Cayenne didn’t use a flashlight. She didn’t need one. She knew exactly where she was going and where to step. She came up to the darker grove of cypress trees, the ones she’d mentally marked just in case she needed a disposal site. Beneath two of them was particularly thin ground. She knew, because weeks earlier, when she’d examined it, she’d nearly fallen through. There was still a divot in the ground where her foot had sunk into water.

She sauntered as if she were entirely at ease or didn’t suspect she wasn’t alone. She even hummed. Still, over her humming, she heard them. Twigs snapped. Leaves crackled. Twice, someone stumbled and muffled a curse. Sound carried at night, especially in the stillness of the swamp.

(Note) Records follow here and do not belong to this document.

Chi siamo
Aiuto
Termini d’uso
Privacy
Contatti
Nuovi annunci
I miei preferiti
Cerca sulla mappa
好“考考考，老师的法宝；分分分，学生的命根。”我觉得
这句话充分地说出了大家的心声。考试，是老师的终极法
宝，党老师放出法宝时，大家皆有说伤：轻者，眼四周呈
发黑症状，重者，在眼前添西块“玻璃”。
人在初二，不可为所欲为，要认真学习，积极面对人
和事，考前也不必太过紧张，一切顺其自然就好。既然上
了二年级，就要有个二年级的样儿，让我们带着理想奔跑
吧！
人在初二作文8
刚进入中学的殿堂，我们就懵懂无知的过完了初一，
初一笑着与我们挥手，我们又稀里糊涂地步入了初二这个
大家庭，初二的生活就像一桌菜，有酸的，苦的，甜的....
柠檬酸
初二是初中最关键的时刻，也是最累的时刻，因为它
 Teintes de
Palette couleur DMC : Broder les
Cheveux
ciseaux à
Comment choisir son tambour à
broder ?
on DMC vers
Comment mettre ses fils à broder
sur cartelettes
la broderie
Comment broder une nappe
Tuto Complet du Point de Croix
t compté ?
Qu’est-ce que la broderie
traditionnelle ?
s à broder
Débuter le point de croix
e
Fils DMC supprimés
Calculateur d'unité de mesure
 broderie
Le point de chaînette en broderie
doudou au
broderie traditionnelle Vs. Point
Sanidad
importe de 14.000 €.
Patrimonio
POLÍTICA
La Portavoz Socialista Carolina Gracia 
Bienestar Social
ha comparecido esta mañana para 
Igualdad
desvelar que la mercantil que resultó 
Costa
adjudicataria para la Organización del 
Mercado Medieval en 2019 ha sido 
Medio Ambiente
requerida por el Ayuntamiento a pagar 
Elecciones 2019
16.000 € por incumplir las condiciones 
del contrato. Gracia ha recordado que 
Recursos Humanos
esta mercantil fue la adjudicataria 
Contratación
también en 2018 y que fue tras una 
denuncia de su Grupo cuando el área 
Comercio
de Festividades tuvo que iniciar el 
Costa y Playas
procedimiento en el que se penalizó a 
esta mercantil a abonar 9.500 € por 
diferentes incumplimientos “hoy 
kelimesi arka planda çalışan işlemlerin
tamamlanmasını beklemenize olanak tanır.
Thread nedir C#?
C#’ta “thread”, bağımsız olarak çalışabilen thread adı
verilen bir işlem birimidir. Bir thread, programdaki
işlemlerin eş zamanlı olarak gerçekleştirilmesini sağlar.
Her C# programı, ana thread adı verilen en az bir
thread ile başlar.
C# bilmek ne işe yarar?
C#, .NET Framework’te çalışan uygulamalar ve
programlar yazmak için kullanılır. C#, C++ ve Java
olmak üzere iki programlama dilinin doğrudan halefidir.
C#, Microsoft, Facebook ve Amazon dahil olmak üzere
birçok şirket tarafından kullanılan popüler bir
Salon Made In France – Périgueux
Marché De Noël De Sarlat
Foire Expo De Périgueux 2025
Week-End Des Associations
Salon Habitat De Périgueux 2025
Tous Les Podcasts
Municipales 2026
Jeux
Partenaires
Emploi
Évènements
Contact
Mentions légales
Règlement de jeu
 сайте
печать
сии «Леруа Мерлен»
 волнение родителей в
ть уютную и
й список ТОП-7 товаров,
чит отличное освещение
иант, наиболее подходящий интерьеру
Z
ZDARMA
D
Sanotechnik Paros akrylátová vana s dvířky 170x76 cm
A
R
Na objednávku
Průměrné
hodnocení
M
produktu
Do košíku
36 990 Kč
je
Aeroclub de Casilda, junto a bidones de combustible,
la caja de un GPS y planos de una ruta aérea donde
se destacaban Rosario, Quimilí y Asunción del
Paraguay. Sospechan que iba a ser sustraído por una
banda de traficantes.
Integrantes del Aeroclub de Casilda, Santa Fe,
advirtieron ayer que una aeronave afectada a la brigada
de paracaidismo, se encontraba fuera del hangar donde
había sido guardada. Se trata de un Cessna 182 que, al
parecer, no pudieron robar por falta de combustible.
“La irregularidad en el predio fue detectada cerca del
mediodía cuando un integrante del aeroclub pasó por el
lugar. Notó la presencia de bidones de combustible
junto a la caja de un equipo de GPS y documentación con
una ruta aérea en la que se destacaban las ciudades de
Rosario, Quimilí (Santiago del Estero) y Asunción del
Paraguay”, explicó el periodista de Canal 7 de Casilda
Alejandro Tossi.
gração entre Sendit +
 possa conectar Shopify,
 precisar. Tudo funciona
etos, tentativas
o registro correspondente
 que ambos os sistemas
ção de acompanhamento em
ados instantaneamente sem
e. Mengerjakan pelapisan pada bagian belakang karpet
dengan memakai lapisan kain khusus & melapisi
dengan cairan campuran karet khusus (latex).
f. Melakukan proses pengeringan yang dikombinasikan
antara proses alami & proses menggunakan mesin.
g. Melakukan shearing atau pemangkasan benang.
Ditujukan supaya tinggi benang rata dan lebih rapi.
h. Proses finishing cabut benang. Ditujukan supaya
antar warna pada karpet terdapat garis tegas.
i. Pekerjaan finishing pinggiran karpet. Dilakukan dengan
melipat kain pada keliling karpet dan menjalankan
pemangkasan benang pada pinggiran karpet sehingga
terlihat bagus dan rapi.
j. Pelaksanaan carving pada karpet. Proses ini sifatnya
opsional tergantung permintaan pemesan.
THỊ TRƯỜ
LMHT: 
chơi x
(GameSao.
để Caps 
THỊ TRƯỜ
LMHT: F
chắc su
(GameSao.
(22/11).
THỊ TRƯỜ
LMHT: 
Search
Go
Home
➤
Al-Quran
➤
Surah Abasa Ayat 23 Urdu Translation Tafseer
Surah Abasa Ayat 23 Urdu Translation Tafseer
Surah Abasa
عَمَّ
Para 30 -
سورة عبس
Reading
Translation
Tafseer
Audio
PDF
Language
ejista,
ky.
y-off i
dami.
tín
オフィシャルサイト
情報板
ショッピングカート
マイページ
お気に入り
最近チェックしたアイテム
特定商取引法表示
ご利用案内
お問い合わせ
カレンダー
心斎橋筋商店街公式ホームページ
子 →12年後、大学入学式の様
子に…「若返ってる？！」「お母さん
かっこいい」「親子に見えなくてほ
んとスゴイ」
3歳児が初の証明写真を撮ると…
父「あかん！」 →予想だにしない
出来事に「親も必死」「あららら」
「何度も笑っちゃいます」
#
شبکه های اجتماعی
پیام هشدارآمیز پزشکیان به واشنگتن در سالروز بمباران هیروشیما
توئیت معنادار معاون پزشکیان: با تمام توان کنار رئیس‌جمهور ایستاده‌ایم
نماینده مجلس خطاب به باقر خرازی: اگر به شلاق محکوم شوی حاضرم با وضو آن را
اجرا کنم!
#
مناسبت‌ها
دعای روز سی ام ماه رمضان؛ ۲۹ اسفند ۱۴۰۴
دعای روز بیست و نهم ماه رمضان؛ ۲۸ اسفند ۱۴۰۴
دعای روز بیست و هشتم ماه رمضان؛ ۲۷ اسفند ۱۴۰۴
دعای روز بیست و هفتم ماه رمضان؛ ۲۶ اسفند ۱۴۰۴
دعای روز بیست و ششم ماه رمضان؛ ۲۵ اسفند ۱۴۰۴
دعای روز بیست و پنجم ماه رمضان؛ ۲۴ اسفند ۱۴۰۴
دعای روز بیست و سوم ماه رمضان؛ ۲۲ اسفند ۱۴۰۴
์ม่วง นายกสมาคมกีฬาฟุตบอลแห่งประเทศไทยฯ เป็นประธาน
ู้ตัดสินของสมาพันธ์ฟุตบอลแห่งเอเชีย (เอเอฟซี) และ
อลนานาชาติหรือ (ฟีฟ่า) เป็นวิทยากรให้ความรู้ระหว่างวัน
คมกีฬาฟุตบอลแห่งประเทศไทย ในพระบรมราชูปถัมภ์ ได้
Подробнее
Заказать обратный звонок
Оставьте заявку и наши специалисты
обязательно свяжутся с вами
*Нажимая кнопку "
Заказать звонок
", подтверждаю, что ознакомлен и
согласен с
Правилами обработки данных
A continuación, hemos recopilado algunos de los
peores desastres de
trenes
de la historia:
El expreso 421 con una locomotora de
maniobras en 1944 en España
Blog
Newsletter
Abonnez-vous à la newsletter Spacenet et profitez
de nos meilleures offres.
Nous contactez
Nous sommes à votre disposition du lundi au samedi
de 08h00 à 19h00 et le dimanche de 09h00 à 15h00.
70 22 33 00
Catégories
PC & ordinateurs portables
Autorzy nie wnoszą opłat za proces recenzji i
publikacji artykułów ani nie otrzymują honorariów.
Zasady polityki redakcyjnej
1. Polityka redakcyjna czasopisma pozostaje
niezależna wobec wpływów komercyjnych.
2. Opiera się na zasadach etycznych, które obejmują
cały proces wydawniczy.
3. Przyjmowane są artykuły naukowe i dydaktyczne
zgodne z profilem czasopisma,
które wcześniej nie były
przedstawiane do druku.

An alligator bellowed somewhere close by. A barred owl sounded an eerie two-toned hoot, the last note drawn out like a Cajun accent. She crouched down abruptly in the higher grasses, looking as if she was inspecting a plant. She turned slightly to watch the two men split up and come at her from either side. Both held an object in their hands. Not guns, but Tasers. She suspected that was how they’d managed to subdue Trap’s aunt and take her from the house.

As the one to her left closed in on her, she stood up fluidly and lifted one hand toward the cypress branch sweeping over the marsh. As the man triggered the Taser, she flew upward, on the thicker anchored silk. Using momentum, she shot out more silk, wrapping him thoroughly and efficiently, so fast, his body spun as the thick, sticky silk wrapped him up like a spider’s midnight snack. She kept climbing, out of reach of the second Taser and into the higher branches where the second man would have a difficult time shooting her, even if he had a real gun.

She anchored her lines, added several more for structural strength and yanked the body up off the ground so he swung in the air from the branch she’d carefully chosen. All the while she continued to spin the cocoon around him. Her spinet glands were located in her palms, something she was grateful for. She could produce various types of silk when needed. Each was from a different gland. She used her strongest silk for her anchor lines and her stickiest for wrapping her prey.

“Bobby!”

“Get me out of this, Richard,” Bobby shouted hoarsely.

His brother rushed to help him, and the moment Richard was out in the open, Cayenne dropped a woven web around his neck like a noose, pulling him up short. She quickly began to bundle Trap’s uncle up. He tore at the silk, but the strands stuck to him like glue. She was fast. She’d been practicing from the time she was a toddler, and she took particular delight in speed. She wrapped him in thick, sticky silk until only his head showed above the cocoon and he was suspended from a second tree, facing his brother.

Cayenne lowered herself from her anchor thread and stood on the outer edges of the marsh. “I guess you came looking for me. Did you have something you wanted to say?” She studied their faces. “You both clearly drink a lot. You lived well on Trap’s ransom money. I guess you had to pay someone a lot of money for new identities.”

Richard spat at her. “You bitch. Get us down.”

She ignored his command, wondering if he believed anyone would be stupid enough to obey him when he’d come to kill them.

“Trap’s on his way. He was covering you the entire time with his rifle. One wrong move and he’d have splattered you all over the swamp, and we’d roll you into a gator hole, but you were easy. Too easy.” Contempt edged her tone. “You got lazy on that money, thinking you could do the same thing you did the last time.”

Again it was Richard. “You can smirk all you like, but we’ve done it dozens of times, collecting ransoms from rich fucks like Trap,” he boasted. “All brains, no brawn, that’s my weak nephew. Scared shitless and willing to pay anything to get his whore back.” He fought the restraint of the silk, wiggling, cursing and swinging his weight in an effort to dislodge himself from the tree. The more he fought, the tighter the loops bound him until he was nearly completely enshrouded.